GIVEN REQUEST A ▸ In the records, from the start up to and including the line with "collection date as typed: 05 Feb 1916", replace "catalogue" with "catalog" and leave everything else the same. Give back only those lines.

QUOTED PASSAGE ▸
::::::

Oh, dagnabbit, there are two different gfn_to_pfn_cache objects.  I assumed "gpc"
was the same thing as vcpu_info_cache.active, i.e. thought the explicit active
check here was just to pre-check the validity before acquiring the lock.

	if (!vcpu->arch.xen.vcpu_info_cache.active)
		return -EINVAL;

	rc = -EWOULDBLOCK;

	idx = srcu_read_lock(&kvm->srcu);

	read_lock_irqsave(&gpc->lock, flags);
	if (!kvm_gpc_check(gpc, PAGE_SIZE))  <== I thought this was the same check
		goto out_rcu;

That's why my comment was nonsensical, and also why I was super confused by your
response for a few minutes :-)

::::::

GIVEN REQUEST B ▸ Name every function that is called in the code snippet in the kernel code discussion.

::::::

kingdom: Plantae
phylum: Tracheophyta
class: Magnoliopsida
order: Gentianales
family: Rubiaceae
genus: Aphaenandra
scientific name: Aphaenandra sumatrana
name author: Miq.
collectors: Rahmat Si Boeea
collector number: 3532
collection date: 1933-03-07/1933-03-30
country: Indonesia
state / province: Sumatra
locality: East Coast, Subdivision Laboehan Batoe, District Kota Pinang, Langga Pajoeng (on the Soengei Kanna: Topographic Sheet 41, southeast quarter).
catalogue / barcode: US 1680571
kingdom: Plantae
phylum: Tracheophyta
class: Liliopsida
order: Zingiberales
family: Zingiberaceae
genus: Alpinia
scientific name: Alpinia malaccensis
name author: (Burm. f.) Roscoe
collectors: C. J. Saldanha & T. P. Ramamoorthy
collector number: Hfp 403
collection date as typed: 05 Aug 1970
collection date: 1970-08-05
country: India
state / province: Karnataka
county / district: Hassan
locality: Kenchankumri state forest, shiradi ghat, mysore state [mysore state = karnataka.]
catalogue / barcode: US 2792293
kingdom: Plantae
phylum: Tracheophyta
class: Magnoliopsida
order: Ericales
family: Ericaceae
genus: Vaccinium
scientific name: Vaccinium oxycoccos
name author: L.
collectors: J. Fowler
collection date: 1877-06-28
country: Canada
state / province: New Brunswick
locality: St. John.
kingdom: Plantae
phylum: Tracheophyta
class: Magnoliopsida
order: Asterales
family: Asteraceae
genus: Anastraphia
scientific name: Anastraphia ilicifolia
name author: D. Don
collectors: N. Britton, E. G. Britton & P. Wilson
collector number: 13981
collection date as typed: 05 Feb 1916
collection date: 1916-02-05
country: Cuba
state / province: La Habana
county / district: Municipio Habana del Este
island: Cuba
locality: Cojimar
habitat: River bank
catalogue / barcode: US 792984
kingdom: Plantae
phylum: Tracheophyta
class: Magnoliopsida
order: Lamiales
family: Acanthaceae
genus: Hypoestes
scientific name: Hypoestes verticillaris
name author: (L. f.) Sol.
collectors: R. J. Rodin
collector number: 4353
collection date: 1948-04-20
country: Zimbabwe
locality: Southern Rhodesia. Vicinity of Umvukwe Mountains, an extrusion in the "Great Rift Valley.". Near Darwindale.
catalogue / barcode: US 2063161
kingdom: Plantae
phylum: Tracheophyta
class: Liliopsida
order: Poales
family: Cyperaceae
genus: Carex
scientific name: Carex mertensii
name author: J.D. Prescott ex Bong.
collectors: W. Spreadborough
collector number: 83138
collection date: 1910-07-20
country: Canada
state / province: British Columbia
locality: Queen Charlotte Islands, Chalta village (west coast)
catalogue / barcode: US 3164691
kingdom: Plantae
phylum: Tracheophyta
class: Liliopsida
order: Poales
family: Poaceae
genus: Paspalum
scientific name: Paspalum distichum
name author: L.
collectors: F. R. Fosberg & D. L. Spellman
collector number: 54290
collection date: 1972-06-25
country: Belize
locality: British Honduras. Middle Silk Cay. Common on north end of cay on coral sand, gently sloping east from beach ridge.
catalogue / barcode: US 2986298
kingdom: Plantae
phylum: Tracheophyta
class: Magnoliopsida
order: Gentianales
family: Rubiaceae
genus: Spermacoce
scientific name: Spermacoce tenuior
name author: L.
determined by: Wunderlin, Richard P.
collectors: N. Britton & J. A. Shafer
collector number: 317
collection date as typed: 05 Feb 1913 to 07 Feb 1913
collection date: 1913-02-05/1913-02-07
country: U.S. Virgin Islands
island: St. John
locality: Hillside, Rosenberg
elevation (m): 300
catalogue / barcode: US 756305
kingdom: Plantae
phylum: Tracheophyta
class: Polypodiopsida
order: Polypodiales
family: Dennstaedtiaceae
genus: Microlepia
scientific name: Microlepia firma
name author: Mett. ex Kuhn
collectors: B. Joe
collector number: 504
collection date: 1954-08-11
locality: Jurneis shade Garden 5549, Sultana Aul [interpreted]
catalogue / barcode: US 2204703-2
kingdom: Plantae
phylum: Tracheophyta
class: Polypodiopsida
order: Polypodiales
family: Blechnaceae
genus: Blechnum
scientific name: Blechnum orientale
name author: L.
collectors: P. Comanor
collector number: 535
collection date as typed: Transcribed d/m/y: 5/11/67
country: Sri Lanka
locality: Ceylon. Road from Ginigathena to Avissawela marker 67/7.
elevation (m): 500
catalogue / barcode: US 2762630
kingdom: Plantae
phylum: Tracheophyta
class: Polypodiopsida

::::::

EXERCISE RESULT A ▸
kingdom: Plantae
phylum: Tracheophyta
class: Magnoliopsida
order: Gentianales
family: Rubiaceae
genus: Aphaenandra
scientific name: Aphaenandra sumatrana
name author: Miq.
collectors: Rahmat Si Boeea
collector number: 3532
collection date: 1933-03-07/1933-03-30
country: Indonesia
state / province: Sumatra
locality: East Coast, Subdivision Laboehan Batoe, District Kota Pinang, Langga Pajoeng (on the Soengei Kanna: Topographic Sheet 41, southeast quarter).
catalog / barcode: US 1680571
kingdom: Plantae
phylum: Tracheophyta
class: Liliopsida
order: Zingiberales
family: Zingiberaceae
genus: Alpinia
scientific name: Alpinia malaccensis
name author: (Burm. f.) Roscoe
collectors: C. J. Saldanha & T. P. Ramamoorthy
collector number: Hfp 403
collection date as typed: 05 Aug 1970
collection date: 1970-08-05
country: India
state / province: Karnataka
county / district: Hassan
locality: Kenchankumri state forest, shiradi ghat, mysore state [mysore state = karnataka.]
catalog / barcode: US 2792293
kingdom: Plantae
phylum: Tracheophyta
class: Magnoliopsida
order: Ericales
family: Ericaceae
genus: Vaccinium
scientific name: Vaccinium oxycoccos
name author: L.
collectors: J. Fowler
collection date: 1877-06-28
country: Canada
state / province: New Brunswick
locality: St. John.
kingdom: Plantae
phylum: Tracheophyta
class: Magnoliopsida
order: Asterales
family: Asteraceae
genus: Anastraphia
scientific name: Anastraphia ilicifolia
name author: D. Don
collectors: N. Britton, E. G. Britton & P. Wilson
collector number: 13981
collection date as typed: 05 Feb 1916

EXERCISE RESULT B ▸ srcu_read_lock, read_lock_irqsave, kvm_gpc_check